Maine’s state fossil is Pertica quadrifaria , a plant that lived nearly 400 million years ago during the Devonian period, fossilized remains of which were discovered in 1968 in Baxter State Park. Scientists believe it was the largest land plant of its time, and was among the first to evolve something like leaves.
While it’s an interesting plant to students of ancient botany, it’s safe to say it’s not quite as exciting a state fossil as, for example, Colorado’s Stegosaurus fossil, California’s saber tooth cat fossil or the giant sharks, mastodons or ground sloths from other states.
There’s a good reason for why Maine’s state fossil is a primitive plant and not a species of charismatic megafauna. There simply aren’t any dinosaur fossils and almost no giant mammal fossils to be found in Maine.
In fact, according to the Maine Geological Survey, there aren’t any fossils to be found in Maine at all, dating from a period of about 360 million years ago until around 1 million years ago.
Why is that? There are a few reasons, but the biggest one is that, essentially, almost all the fossils that did exist in Maine were scoured away by glaciers. During the Pleistocene Era (2.5 million years ago until 12,000 years ago), almost all of New England was covered in glaciers that chewed up the surface of what is now Maine, destroying the fossils that were closer to the surface.
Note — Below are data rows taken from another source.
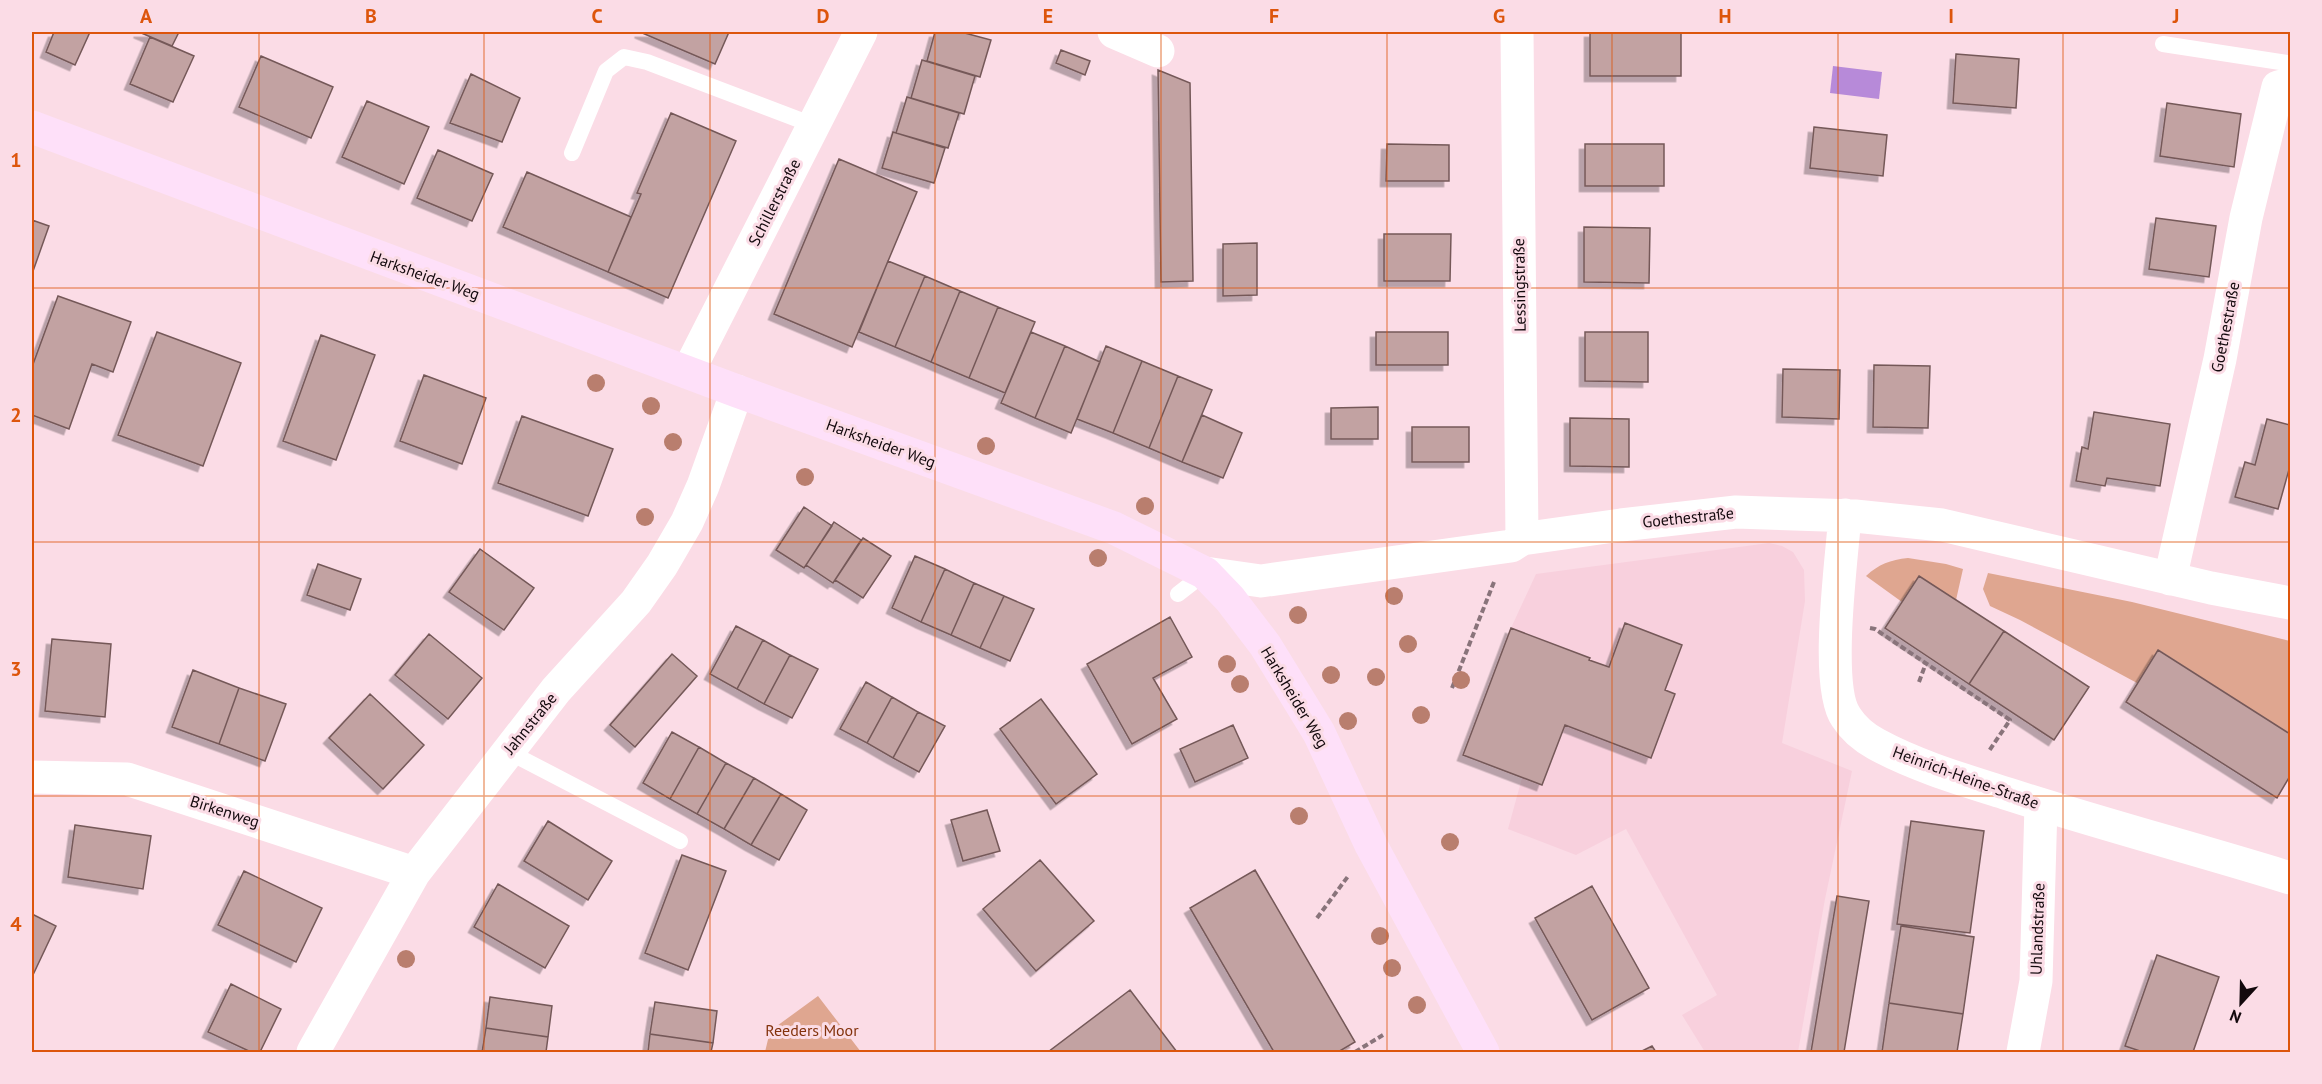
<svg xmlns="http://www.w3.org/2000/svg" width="2322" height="1084" font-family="'PT Sans',sans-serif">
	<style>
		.built { fill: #f8d0dd }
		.green { fill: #dfa690 }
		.water { fill: #b78ad9 }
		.building { fill: #c2a2a2; stroke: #755959; stroke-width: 1.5; filter: url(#shadow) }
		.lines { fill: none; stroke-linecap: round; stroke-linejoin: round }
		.path { stroke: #89747b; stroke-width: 4; stroke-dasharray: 6 3; stroke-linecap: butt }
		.service { stroke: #fff; stroke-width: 16 }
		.minor { stroke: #fff; stroke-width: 33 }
		.secondary { stroke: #fee0f9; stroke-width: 33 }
		.tree { fill: #b97e6e }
		.grid { fill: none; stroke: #dd550c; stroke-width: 1.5; stroke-opacity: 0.55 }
		.labels { text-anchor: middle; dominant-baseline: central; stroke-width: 6; stroke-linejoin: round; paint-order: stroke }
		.street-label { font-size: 16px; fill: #13090d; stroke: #fbdce6 }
		.park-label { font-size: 16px; fill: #83320c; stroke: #fbdce6 }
		.neatline { fill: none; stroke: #dd550c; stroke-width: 2 }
		.grid-label { font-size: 20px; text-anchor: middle; font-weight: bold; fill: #dd550c }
	</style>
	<defs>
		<filter id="shadow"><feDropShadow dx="-5.5" dy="5.5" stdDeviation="0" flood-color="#0004"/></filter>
	</defs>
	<rect width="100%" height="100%" fill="#fbdce6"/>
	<path class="built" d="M1769,543L1782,546L1793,552L1804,570L1805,601L1782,743L1852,771L1825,899L1798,1052H1705L1682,1015L1717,995L1626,829L1576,855L1508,829L1522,778L1463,755L1511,628L1536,574Z"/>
	<path class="green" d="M1908,558L1946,564L1963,569L1956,600L1919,576L1902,602L1866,576C1879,564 1890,560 1908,558Z
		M1988,573L2132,602L2290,641V734L2159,650L2137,683L2020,620L1990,606L1983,589Z
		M818,996L861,1052H765L770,1031Z"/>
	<path class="water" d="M1833,66L1882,72L1879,99L1830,93Z"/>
	<path class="building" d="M54,32H90L75,65L46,52Z
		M139,32H179L172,46Z
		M640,32H729L715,64Z
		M935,32H961L991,40L980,77L927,61Z
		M1590,32H1681V76H1590Z
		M150,37L194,56L173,102L130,84Z
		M1061,50L1090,61L1085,75L1056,63Z
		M1956,54L2019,59L2016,108L1953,103Z
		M261,56L333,87L311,138L239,107Z
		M922,60L975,76L964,114L911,98Z
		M1158,70L1190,83L1193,281L1161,282Z
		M471,74L520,98L502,142L450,123Z
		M907,97L959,113L948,148L896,133Z
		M367,101L429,127L404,184L342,157Z
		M2167,103L2241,114L2234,167L2160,156Z
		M671,113L736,141L668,298L608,272L641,194L637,193Z
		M1814,127L1887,135L1883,176L1810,168Z
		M893,132L945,148L934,183L882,168Z
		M1387,144L1449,145V181H1386Z
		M1585,144H1664V186H1585Z
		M438,150L493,174L472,221L417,198Z
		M839,159L917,192L852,347L774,314Z
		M527,172L631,217L608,272L503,227Z
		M2156,218L2216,226L2209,277L2149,269Z
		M32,220L49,226L32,274Z
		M1584,227L1650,228L1649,283L1584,282Z
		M1384,234H1451L1450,281H1384Z
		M1257,243V295L1223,296V244Z
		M888,261L925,276L895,347L859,332Z
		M925,276L960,291L931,362L895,347Z
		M960,291L998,307L969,378L931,362Z
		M58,296L131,322L113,372L92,364L69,429L32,415V367Z
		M998,307L1035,322L1005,393L969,378Z
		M157,332L241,363L203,466L118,435Z
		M1031,332L1065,346L1035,418L1001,403Z
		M1376,332H1448V365H1376Z
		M1585,332H1648V382L1585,381Z
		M321,335L375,355L336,460L283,441Z
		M1065,346L1100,362L1071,433L1035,418Z
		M1106,346L1142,361L1113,433L1077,419Z
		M1142,361L1178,376L1149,448L1113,433Z
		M1874,365L1930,366L1928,428L1873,427Z
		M1783,369L1840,370L1839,419L1782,417Z
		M424,375L486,398L462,464L400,441Z
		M1178,376L1212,390L1182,462L1149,448Z
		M1378,407V439H1331V408Z
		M2094,412L2170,424L2160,486L2107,478L2105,486L2076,481L2082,447L2088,449Z
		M1202,415L1242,433L1223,478L1182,462Z
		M522,416L613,449L588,516L498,483Z
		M1570,418L1629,419V467L1570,466Z
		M2267,419L2290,425V466L2278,509L2235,497L2245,462L2255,465Z
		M1412,427H1469V462H1412Z
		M804,507L832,526L804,568L776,550Z
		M834,522L861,540L833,583L806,565Z
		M863,538L891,556L863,598L835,580Z
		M480,549L534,588L504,630L449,592Z
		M915,556L945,569L921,622L892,608Z
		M318,564L361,579L350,610L307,595Z
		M945,569L974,583L951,635L921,622Z
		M1919,576L2004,631L1969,684L1885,628Z
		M974,583L1004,596L980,648L951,635Z
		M1004,596L1034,609L1010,661L980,648Z
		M1170,617L1192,657L1153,678L1177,719L1132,744L1087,664Z
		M1625,623L1682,645L1665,690L1675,694L1651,758L1565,725L1542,785L1463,755L1511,628L1590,658L1589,660L1609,667Z
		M736,626L763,640L737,689L710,674Z
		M2004,631L2089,687L2054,740L1969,684Z
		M429,634L482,678L448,719L395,675Z
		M52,639L111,644L105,717L45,711Z
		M763,640L790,655L764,704L737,689Z
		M2158,650L2290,734V776L2277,798L2126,702Z
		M672,654L697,676L635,747L610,725Z
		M790,655L818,669L792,718L764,704Z
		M193,670L239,688L219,744L172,727Z
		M866,682L892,697L867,743L840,729Z
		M239,688L286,704L265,761L219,744Z
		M370,694L424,745L383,789L329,738Z
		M892,697L918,712L893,758L867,743Z
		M1041,699L1097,774L1056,804L1000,729Z
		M918,712L945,726L919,772L893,758Z
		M1233,725L1248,758L1195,782L1180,749Z
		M672,732L699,747L670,799L643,783Z
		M699,747L726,763L697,814L670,799Z
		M726,763L754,778L724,829L697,814Z
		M754,778L781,794L751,845L724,829Z
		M781,794L807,810L779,860L751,845Z
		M987,810L1000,851L963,861L951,820Z
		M548,821L612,861L588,900L524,861Z
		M1911,821L1984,831L1970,933L1897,924Z
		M75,825L151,836L143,889L68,877Z
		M682,855L726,871L688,970L645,953Z
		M1040,860L1094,921L1036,971L983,909Z
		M1255,870L1355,1042L1338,1052H1274L1190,908Z
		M244,871L322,908L296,962L218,925Z
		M498,884L569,926L545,968L474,927Z
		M1592,886L1649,988L1592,1020L1535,918Z
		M1837,896L1869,901L1844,1052H1811Z
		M32,914L56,926L32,977Z
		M1901,926L1974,937L1963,1014L1889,1003Z
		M2157,955L2219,977L2193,1052H2143L2125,1046Z
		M231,984L281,1009L260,1052H251L208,1032Z
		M1130,990L1177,1052H1048Z
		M490,997L552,1006L548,1037L486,1028Z
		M655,1002L717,1011L713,1043L650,1034Z
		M1889,1003L1963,1014L1957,1052H1882Z
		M486,1028L548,1037L546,1052H482Z
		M650,1034L713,1043L711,1052H648Z
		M1652,1046L1656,1052H1640Z"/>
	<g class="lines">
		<path class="path" d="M1870,628L1875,629L2010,720L1989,751
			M1919,682L1926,663
			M1452,688L1494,582
			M1317,918L1349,875
			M1355,1052L1383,1035"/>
		<path class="service" d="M2163,44L2287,63L2290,67
			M572,153L606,71L624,57L647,62L813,125
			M1178,594L1205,573
			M507,751L680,841"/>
		<path class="minor" d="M1114,32L1158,51
			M1517,32L1522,539
			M688,372L861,32
			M1845,515C1842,557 1824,686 1846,717C1853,728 1865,738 1876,744C1916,766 1964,780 2008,794C2101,824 2196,849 2290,878
			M1205,573L1261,581L1511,546L1522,539L1621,525L1736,512L1855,516L1942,525L2211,588L2290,603
			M2170,579L2220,359L2246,218L2278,87L2290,84
			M32,777L127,779L414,873
			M313,1052L414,873L556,690L636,602L662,565L687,522L703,486L737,391
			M2023,1052L2036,981L2041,805"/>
		<path class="secondary" d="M32,127L737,391L1114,528L1205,573L1230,599L1265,645L1319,733L1371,845L1483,1052"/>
	</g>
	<g class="tree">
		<circle cx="596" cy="383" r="9"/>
		<circle cx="651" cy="406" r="9"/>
		<circle cx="673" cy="442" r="9"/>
		<circle cx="986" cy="446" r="9"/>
		<circle cx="805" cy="477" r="9"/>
		<circle cx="1145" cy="506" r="9"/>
		<circle cx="645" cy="517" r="9"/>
		<circle cx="1098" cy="558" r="9"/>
		<circle cx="1394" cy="596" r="9"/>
		<circle cx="1298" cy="615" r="9"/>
		<circle cx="1408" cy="644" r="9"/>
		<circle cx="1227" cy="664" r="9"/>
		<circle cx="1331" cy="675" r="9"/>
		<circle cx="1376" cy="677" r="9"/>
		<circle cx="1461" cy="680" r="9"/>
		<circle cx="1240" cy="684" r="9"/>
		<circle cx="1421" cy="715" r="9"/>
		<circle cx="1348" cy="721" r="9"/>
		<circle cx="1299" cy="816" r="9"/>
		<circle cx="1450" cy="842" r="9"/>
		<circle cx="1380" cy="936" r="9"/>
		<circle cx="406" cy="959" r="9"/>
		<circle cx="1392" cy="968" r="9"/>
		<circle cx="1417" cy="1005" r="9"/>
	</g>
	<path class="grid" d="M259,32V1052M484,32V1052M710,32V1052M935,32V1052M1161,32V1052M1387,32V1052M1612,32V1052M1838,32V1052M2063,32V1052M32,288H2290M32,542H2290M32,796H2290"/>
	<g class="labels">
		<g class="street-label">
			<text transform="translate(774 202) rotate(-63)">Schillerstraße</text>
			<text transform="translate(425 275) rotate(20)">Harksheider Weg</text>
			<text transform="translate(1519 285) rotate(-91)">Lessingstraße</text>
			<text transform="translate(2225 327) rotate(-79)">Goethestraße</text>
			<text transform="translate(881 443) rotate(20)">Harksheider Weg</text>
			<text transform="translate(1688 517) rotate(-6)">Goethestraße</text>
			<text transform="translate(1295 697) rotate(59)">Harksheider Weg</text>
			<text transform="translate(530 723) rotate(-51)">Jahnstraße</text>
			<text transform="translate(1966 777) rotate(20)">Heinrich-Heine-Straße</text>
			<text transform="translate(225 811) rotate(18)">Birkenweg</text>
			<text transform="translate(2037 929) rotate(-88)">Uhlandstraße</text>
		</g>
		<g class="park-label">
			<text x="812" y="1030">Reeders Moor</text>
		</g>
	</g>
	<rect width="2322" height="1084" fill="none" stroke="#fbdce6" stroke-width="66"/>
	<g transform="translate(2241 1003) rotate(202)" stroke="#fbdce6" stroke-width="4.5" paint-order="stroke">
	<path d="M0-4.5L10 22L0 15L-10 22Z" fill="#13090d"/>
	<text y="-9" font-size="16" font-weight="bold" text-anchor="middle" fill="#13090d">N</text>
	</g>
	<rect x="33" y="33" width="2256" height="1018" class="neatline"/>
	<g class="grid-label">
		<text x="146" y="23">A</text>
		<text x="371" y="23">B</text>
		<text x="597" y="23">C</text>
		<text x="823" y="23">D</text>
		<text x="1048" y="23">E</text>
		<text x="1274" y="23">F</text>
		<text x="1499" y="23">G</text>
		<text x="1725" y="23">H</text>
		<text x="1951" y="23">I</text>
		<text x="2176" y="23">J</text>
		<text x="16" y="167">1</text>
		<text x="16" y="422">2</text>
		<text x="16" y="676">3</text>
		<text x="16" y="931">4</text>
	</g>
</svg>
Prior to that, Maine was subject to near-constant erosion for hundreds of millions of years, as the Appalachian Mountains and the surrounding geological formations were gradually worn down. The rocks that were left were mostly granite, which is volcanic in nature and doesn’t support fossils.
The fossils that remained in Maine were buried deep enough that the glaciers didn’t get to them, and date from the Devonian period or earlier. Back then, living creatures were either microorganisms, invertebrates, fish or plants. Hence, our state fossil: a plant.
According to the Maine Geological Survey, the “newer” fossils found in Maine tend to date from the last 12,000 years. They largely consist of shells of marine invertebrates, though a handful of whale, seal and walrus fossils have also been found — as well as a wooly mammoth tooth, found off the coast of Scarborough in 1959, and a mastodon tusk, found off the coast of Cushing in 2006.
That said, there probably were dinosaurs roaming what is now Maine. Dinosaur fossils have been found in Massachusetts and Connecticut, as well as in Nova Scotia, meaning they almost certainly had to have been in Maine as well. We’ll just never know completely for sure, as all the evidence was scoured away by the slow march of geologic time.